Task to complete ▸
Please name the director of the movie in the Looper review.

Exercise text ▸
:::::

Showing posts with label Joseph Gordon Levitt. Show all posts
Showing posts with label Joseph Gordon Levitt. Show all posts

Thursday, October 18, 2012

REVIEW: Looper (2012)

When I saw the trailer for this movie, the only thing I had to know to get me HYPED was that it was about a time-travel organization that sends people back to the past so a hitman can shoot them. The fact that it had Bruce Willis and Joseph Gordon-Levitt playing a future and present version of the same person – made problematic by the fact that Willis, the future self, was sent back in time for his past-self, Levitt, to assassinate – was only icing on the cake. It took me many months of waiting for it to come out and many weeks of trying to find free time to see it AND…it’s OK.

Director: Rian Johnson
Starring: Joseph Gordon-Levitt, Bruce Willis

Yeah. Just OK. I really wish I could say this movie was the next masterpiece, and that it would end up on my year’s Top 10 List, but Looper is sadly just a solid movie, with some pros weighed out by some cons.

I like the atmosphere this movie has – the whole dystopian future with tropes of the Wild West and the 1940s mob era. It’s seriously cool, and done subtly enough so that it doesn’t feel like a cartoon like Repo or Sin City, so everything does have a very gritty and hard-assed feel to it that doesn’t come off as contrived. Maybe this grimy, crime-ridden hellhole of a future is a little too over the top dark at points, but mostly I got used to it ten minutes in and accepted the setting as naturally dark and seedy. I always hate when movies act like the future will be inevitably shittier than today’s world – it’s fear-mongering crap and lazy writing to boot, but Looper pulls it off fairly well.

:::::

(Extracted page text data)
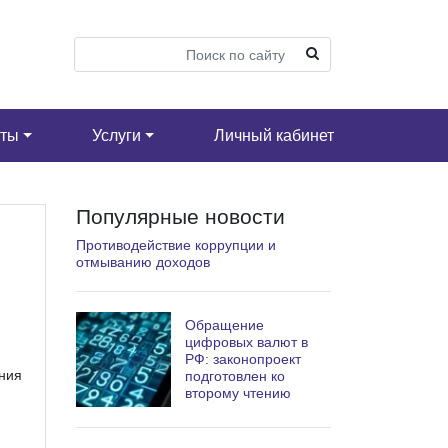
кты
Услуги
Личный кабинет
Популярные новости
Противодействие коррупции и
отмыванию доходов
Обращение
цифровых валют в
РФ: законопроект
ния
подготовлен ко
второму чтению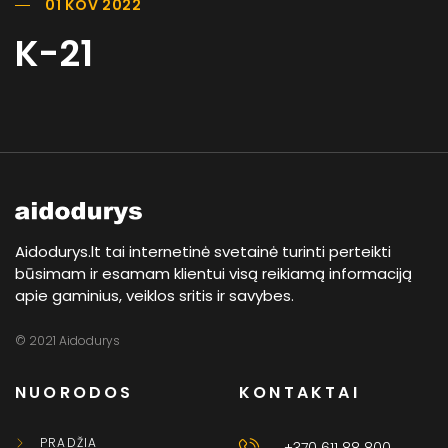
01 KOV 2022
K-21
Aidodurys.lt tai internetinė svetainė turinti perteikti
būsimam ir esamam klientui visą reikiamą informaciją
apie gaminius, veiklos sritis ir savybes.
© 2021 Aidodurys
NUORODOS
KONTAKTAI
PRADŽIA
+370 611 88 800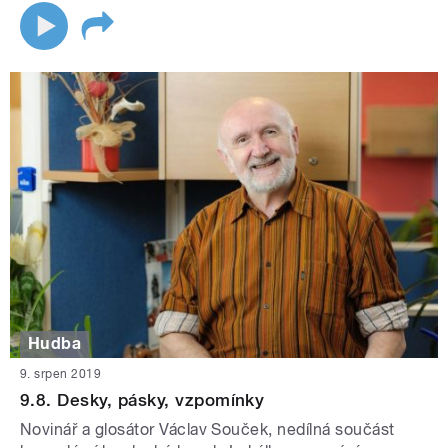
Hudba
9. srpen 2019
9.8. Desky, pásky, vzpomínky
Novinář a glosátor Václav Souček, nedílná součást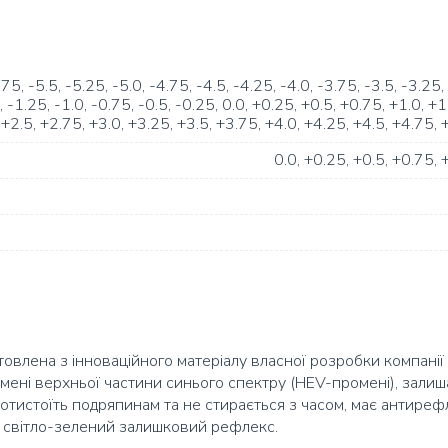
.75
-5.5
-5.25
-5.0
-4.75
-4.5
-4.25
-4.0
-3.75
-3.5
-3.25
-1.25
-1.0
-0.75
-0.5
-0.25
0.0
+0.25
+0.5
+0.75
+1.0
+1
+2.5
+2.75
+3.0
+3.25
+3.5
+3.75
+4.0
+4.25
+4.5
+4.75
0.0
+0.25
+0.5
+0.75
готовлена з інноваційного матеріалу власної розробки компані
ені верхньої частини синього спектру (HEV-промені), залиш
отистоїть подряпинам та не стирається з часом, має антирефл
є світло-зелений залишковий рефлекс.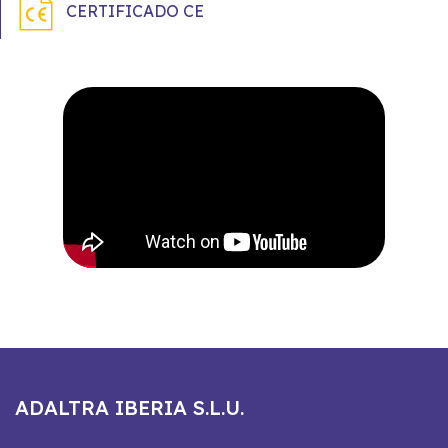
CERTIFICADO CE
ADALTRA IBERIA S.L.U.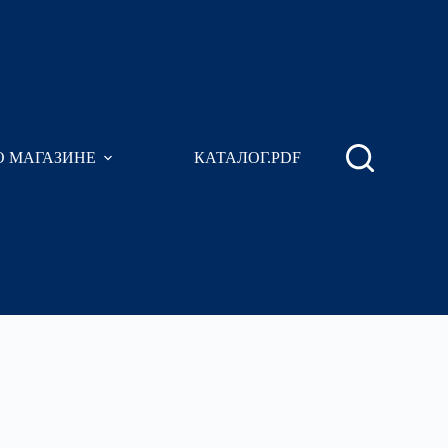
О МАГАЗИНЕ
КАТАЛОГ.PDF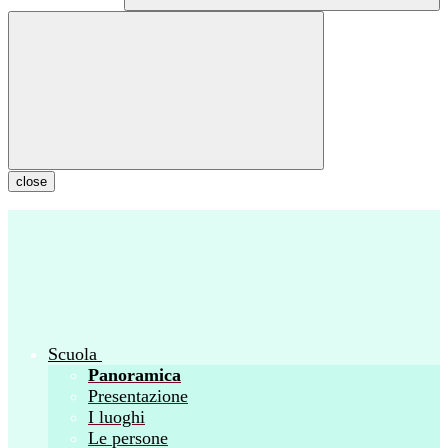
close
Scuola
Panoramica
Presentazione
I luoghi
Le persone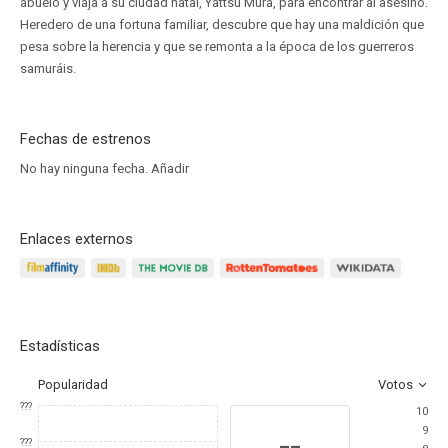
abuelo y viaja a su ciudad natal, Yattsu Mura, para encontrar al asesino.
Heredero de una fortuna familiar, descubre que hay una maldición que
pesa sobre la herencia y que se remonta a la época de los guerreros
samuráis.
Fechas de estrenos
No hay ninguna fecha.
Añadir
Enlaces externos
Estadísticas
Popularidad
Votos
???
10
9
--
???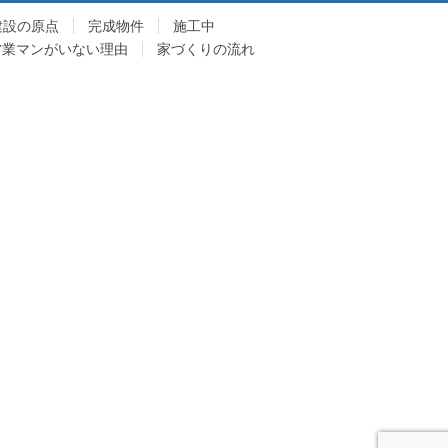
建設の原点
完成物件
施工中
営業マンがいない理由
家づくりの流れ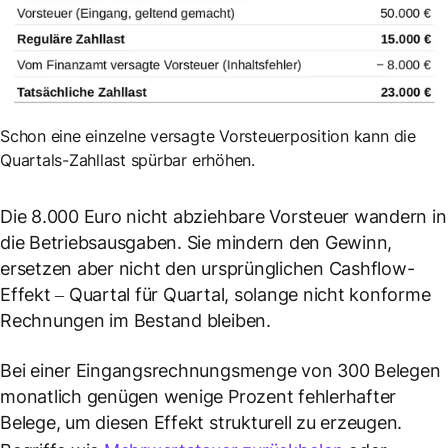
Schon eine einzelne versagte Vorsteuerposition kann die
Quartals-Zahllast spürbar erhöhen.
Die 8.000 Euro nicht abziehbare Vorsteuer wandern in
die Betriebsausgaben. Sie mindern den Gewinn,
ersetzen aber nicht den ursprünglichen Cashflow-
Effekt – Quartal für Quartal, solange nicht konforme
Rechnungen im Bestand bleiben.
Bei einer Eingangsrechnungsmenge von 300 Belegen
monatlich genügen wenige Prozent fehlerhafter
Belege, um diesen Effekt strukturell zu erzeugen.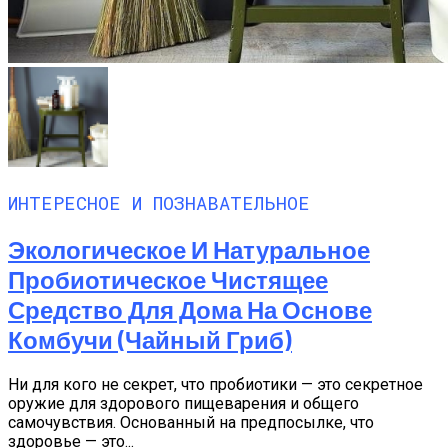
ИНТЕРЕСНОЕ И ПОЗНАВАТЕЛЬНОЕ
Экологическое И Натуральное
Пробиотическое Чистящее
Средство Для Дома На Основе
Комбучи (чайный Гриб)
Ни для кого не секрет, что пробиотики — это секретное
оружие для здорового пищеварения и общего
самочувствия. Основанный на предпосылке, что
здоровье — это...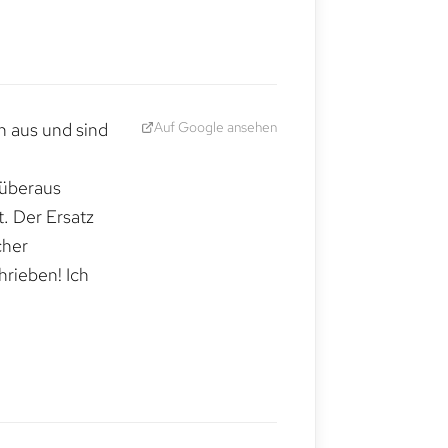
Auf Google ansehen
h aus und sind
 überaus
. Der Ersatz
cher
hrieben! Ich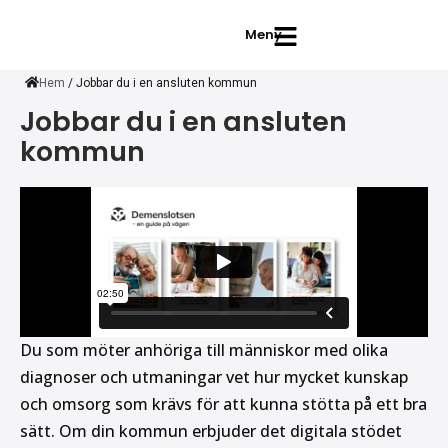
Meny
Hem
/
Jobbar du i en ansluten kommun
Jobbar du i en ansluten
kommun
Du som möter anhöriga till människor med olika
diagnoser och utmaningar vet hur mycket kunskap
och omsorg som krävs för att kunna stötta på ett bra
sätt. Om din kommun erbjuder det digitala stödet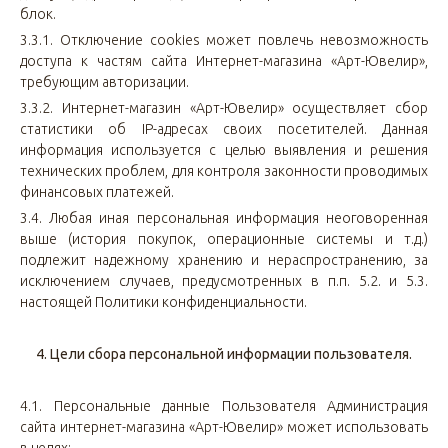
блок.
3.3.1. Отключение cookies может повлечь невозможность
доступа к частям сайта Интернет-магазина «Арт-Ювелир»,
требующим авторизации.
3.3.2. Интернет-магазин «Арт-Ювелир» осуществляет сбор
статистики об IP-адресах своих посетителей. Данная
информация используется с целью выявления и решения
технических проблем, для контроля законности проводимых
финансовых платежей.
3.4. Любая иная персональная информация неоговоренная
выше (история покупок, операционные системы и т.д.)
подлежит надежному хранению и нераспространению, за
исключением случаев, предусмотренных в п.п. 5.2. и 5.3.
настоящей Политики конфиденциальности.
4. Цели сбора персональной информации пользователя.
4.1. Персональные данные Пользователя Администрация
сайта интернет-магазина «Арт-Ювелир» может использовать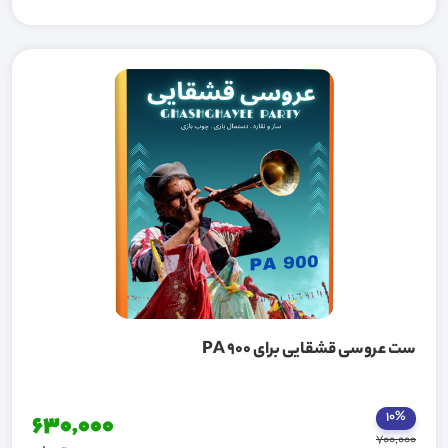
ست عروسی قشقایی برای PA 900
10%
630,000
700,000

:::::

Answer to this problem ▸
Rian Johnson